La passione per la verità intesse tutta l’esistenza del santo, attraverso lo studio assiduo e la successiva, intensa e instancabile predicazione. Dopo la prima formazione a Villanueva de los Infantes, ove risiedeva la famiglia paterna, egli si recò ad Alcalá de Henares — antica Complutum — rilevante sede universitaria grazie alla riforma innovativa promossa dal celebre cardinale Francisco Jiménez de Cisneros (1436-1517), fondatore della Complutensis Universitas su concessione papale nel 1499, trasferita nel 1836 a Madrid ove avrebbe acquisito il titolo di Universidad Complutense nel 1970. Selezionato nel 1508 quale membro del Collegio Maggiore di Sant’Ildefonso, fondazione del Cisneros, Tommaso aveva conseguito il baccellierato in arti liberali e nel 1509 ottenne il grado di maestro di logica, fisica e metafisica, iniziando gli studi di Teologia, che non poté condurre a termine perché nel 1512 gli venne affidata la cattedra di logica, che mantenne fino al 1516. Offertagli una cattedra di filosofia presso la prestigiosa Università di Salamanca, Tommaso la rifiutò e il 21 novembre 1516 scelse la vita religiosa, entrando nel noviziato della comunità agostiniana della medesima città, ove il 25 novembre dell’anno seguente avrebbe emesso la professione.
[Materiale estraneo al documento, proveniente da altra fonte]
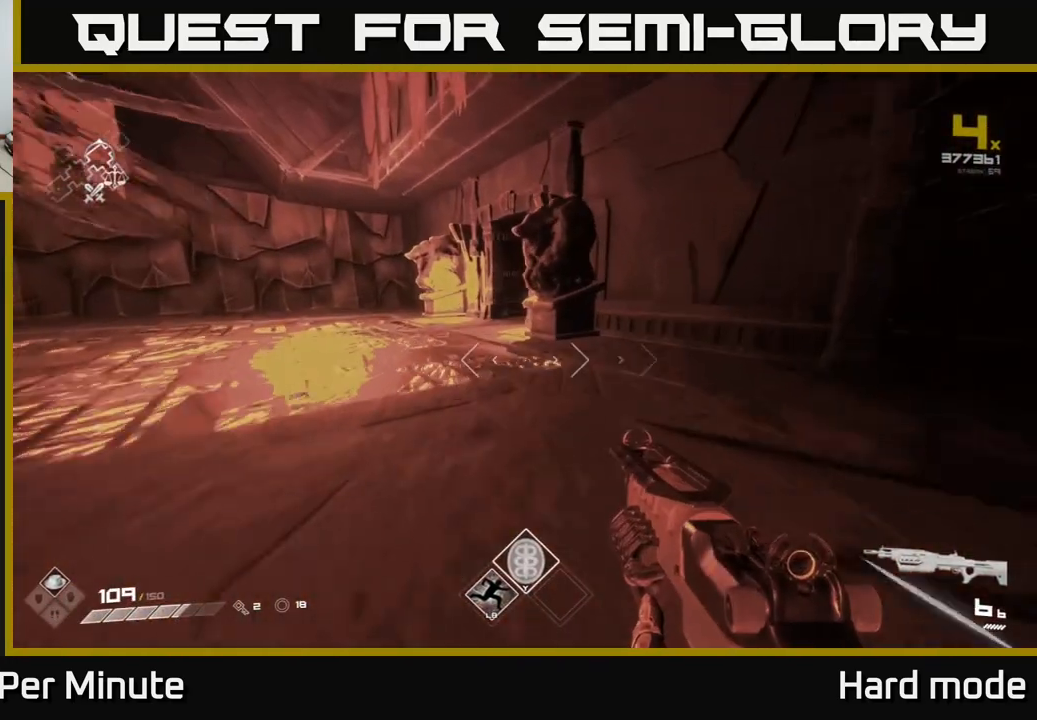
{"buttons": ["L1"], "left_stick": "up-left", "right_stick": "right", "events": [[33, "left_stick", "up-left"], [467, "right_stick", "right"]]}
Ordinato sacerdote a 32 anni nel 1518, venne destinato all’insegnamento della Teologia nella locale casa di formazione dell’ordine agostiniano e nel 1519 venne nominato predicatore, attività che mai tralasciò, unitamente alla riflessione ascetica e mistica, anche dopo l’assunzione dell’episcopato di Valencia nel 1544; impegni pastorali che gli valsero il novero tra i più grandi predicatori nella Spagna del suo tempo e una ragguardevole fortuna editoriale: la sua Breve regla de la vida christiana venne stampata, insieme alla Guía de pecadores del domenicano frate Luis de Granada, a Lisbona nel 1556; le sue prediche, tradotte in latino, furono stampate per la prima volta, col titolo di Conciones sacrae, ad Alcalá nel 1572; l’editio princeps delle sue opere in 2 volumi in-folio vide la stampa a Milano nel 1760, a cura dell’agostiniano frate Lorenzo da S. Barbara che vi premise una Synopsis vitae S. Thomae a Villanova; infine la sua poderosa Opera omnia, in 6 volumi, venne pubblicata a Manila tra il 1881 e il 1897.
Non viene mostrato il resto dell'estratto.